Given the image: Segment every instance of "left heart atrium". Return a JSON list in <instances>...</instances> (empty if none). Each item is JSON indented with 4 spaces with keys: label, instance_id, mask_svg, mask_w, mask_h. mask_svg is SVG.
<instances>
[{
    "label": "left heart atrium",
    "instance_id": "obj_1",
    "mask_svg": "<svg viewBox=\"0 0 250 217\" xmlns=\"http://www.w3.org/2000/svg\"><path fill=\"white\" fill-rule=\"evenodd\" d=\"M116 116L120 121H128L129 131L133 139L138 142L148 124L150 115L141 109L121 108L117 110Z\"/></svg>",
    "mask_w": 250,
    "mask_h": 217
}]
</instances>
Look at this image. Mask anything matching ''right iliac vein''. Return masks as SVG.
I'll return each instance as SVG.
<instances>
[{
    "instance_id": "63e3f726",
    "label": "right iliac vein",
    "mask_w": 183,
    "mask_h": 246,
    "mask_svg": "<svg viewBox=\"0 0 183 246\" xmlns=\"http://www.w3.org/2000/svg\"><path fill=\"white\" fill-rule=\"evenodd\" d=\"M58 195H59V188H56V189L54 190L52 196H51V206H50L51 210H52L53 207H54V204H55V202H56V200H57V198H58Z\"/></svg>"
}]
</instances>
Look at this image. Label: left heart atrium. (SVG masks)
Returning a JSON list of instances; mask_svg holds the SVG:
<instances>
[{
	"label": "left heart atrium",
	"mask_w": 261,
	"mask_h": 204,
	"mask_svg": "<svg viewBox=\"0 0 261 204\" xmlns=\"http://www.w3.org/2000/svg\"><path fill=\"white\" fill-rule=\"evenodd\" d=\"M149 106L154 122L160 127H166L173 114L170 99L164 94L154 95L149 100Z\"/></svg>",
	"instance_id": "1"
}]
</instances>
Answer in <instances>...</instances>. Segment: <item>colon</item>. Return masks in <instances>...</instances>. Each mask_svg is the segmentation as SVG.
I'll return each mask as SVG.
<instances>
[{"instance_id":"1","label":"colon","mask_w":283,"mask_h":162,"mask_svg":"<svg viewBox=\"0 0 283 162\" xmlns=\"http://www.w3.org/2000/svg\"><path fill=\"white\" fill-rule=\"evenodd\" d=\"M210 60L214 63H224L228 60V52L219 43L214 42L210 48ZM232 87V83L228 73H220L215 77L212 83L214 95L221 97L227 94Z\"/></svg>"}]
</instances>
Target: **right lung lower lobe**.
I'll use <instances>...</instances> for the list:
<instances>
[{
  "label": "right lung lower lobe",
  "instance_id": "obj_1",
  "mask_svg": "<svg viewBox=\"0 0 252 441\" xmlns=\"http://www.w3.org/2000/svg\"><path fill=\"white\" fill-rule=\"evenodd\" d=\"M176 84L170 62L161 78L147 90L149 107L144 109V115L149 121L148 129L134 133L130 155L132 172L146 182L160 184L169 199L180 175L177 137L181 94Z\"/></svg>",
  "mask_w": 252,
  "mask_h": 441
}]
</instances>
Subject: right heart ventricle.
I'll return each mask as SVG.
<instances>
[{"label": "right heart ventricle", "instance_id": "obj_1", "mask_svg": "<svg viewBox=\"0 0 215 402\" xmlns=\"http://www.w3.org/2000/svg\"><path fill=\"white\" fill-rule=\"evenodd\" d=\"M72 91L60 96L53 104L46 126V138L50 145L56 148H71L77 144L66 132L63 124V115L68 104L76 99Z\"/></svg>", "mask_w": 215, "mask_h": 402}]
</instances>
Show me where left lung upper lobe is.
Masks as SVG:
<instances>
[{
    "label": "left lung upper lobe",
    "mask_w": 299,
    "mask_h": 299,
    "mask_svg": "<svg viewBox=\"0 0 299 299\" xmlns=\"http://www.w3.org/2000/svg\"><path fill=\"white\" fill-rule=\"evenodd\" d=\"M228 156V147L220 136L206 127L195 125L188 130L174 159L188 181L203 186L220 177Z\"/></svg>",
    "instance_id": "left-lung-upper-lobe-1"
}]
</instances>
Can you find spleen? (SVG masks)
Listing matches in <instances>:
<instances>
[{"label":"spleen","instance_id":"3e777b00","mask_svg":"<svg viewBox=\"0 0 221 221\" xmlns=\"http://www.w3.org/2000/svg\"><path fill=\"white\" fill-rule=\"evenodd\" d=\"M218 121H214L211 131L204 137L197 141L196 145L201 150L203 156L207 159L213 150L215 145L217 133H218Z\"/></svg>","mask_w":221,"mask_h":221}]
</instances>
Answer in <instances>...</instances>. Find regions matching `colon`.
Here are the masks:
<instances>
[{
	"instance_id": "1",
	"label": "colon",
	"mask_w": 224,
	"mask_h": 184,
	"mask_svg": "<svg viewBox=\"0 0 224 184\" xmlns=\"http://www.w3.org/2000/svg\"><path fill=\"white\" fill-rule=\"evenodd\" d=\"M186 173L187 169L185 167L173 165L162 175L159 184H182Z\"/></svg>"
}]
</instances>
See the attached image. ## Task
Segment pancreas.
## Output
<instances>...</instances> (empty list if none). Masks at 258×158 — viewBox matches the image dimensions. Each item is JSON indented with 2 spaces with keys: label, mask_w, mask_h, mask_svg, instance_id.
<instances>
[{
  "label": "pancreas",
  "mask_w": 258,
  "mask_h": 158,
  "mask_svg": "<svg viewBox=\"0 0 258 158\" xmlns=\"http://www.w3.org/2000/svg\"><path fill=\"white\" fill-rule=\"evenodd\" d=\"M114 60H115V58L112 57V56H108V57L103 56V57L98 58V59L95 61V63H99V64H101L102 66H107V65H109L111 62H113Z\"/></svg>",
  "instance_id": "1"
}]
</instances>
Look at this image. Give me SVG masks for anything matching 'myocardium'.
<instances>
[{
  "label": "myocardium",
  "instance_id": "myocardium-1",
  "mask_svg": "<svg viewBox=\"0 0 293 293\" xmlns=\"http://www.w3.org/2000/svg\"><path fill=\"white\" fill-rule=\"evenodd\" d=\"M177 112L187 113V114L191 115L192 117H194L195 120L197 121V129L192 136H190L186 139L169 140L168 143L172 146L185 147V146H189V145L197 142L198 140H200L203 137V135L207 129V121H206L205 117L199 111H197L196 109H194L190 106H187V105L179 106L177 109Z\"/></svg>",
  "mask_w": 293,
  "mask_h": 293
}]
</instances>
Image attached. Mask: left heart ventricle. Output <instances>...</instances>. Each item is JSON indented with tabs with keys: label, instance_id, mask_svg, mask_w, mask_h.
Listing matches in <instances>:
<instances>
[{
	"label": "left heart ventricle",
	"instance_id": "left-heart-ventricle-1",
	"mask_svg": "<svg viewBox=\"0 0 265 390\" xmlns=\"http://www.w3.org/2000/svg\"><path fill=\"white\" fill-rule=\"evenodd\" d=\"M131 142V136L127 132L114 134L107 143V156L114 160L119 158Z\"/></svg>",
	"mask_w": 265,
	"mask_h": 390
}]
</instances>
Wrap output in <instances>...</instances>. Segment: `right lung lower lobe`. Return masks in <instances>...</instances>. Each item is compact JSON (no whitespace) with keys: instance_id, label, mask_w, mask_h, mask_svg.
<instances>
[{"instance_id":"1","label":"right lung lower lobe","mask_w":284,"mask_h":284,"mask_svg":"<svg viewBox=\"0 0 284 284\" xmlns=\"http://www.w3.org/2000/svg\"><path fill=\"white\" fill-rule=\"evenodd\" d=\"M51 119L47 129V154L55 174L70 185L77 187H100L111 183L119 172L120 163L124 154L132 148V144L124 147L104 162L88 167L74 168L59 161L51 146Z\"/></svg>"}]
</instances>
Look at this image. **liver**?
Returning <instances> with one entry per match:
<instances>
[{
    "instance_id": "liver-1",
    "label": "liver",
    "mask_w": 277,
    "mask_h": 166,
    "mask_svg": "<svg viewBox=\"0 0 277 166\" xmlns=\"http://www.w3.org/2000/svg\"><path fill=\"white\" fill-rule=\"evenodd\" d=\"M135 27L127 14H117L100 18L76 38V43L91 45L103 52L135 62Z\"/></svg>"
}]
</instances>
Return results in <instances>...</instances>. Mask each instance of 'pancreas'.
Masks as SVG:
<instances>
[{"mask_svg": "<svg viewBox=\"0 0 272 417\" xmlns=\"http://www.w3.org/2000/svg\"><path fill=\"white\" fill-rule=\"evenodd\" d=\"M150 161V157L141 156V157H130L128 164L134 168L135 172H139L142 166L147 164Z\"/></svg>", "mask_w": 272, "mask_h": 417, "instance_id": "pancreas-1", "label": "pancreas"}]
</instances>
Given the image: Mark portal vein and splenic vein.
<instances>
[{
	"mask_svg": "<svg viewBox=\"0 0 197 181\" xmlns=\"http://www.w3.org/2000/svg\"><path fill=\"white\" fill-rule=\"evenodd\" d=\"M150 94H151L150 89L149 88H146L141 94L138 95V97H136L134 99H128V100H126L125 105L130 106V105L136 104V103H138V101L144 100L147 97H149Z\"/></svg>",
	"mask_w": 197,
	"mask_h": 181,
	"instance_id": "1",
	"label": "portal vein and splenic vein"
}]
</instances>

What you need to do: Rewrite the lines from the one containing "Wrap output in" through the end of the items as a JSON list of strings, one string per line, leaving out blank lines.

Full solution:
[
  "Wrap output in <instances>...</instances>. Segment: `right lung lower lobe`. Return masks in <instances>...</instances>. Each item is compact JSON (no whitespace) with keys: instance_id, label, mask_w, mask_h, mask_svg.",
  "<instances>",
  "[{\"instance_id\":\"1\",\"label\":\"right lung lower lobe\",\"mask_w\":284,\"mask_h\":284,\"mask_svg\":\"<svg viewBox=\\\"0 0 284 284\\\" xmlns=\\\"http://www.w3.org/2000/svg\\\"><path fill=\\\"white\\\" fill-rule=\\\"evenodd\\\" d=\\\"M51 119L47 129V154L55 174L70 185L77 187H100L111 183L119 172L120 163L124 154L132 148V144L124 147L104 162L88 167L74 168L59 161L51 146Z\\\"/></svg>\"}]",
  "</instances>",
  "Look at this image. **liver**?",
  "Returning <instances> with one entry per match:",
  "<instances>",
  "[{",
  "    \"instance_id\": \"liver-1\",",
  "    \"label\": \"liver\",",
  "    \"mask_w\": 277,",
  "    \"mask_h\": 166,",
  "    \"mask_svg\": \"<svg viewBox=\\\"0 0 277 166\\\" xmlns=\\\"http://www.w3.org/2000/svg\\\"><path fill=\\\"white\\\" fill-rule=\\\"evenodd\\\" d=\\\"M135 27L127 14H117L100 18L76 38V43L91 45L103 52L135 62Z\\\"/></svg>\"",
  "}]",
  "</instances>",
  "Return results in <instances>...</instances>. Mask each instance of 'pancreas'.",
  "Masks as SVG:",
  "<instances>",
  "[{\"mask_svg\": \"<svg viewBox=\\\"0 0 272 417\\\" xmlns=\\\"http://www.w3.org/2000/svg\\\"><path fill=\\\"white\\\" fill-rule=\\\"evenodd\\\" d=\\\"M150 161V157L141 156V157H130L128 164L134 168L135 172H139L142 166L147 164Z\\\"/></svg>\", \"mask_w\": 272, \"mask_h\": 417, \"instance_id\": \"pancreas-1\", \"label\": \"pancreas\"}]",
  "</instances>",
  "Given the image: Mark portal vein and splenic vein.",
  "<instances>",
  "[{",
  "\t\"mask_svg\": \"<svg viewBox=\\\"0 0 197 181\\\" xmlns=\\\"http://www.w3.org/2000/svg\\\"><path fill=\\\"white\\\" fill-rule=\\\"evenodd\\\" d=\\\"M150 94H151L150 89L149 88H146L141 94L138 95V97H136L134 99H128V100H126L125 105L130 106V105L136 104V103H138V101L144 100L147 97H149Z\\\"/></svg>\",",
  "\t\"mask_w\": 197,",
  "\t\"mask_h\": 181,",
  "\t\"instance_id\": \"1\",",
  "\t\"label\": \"portal vein and splenic vein\"",
  "}]",
  "</instances>"
]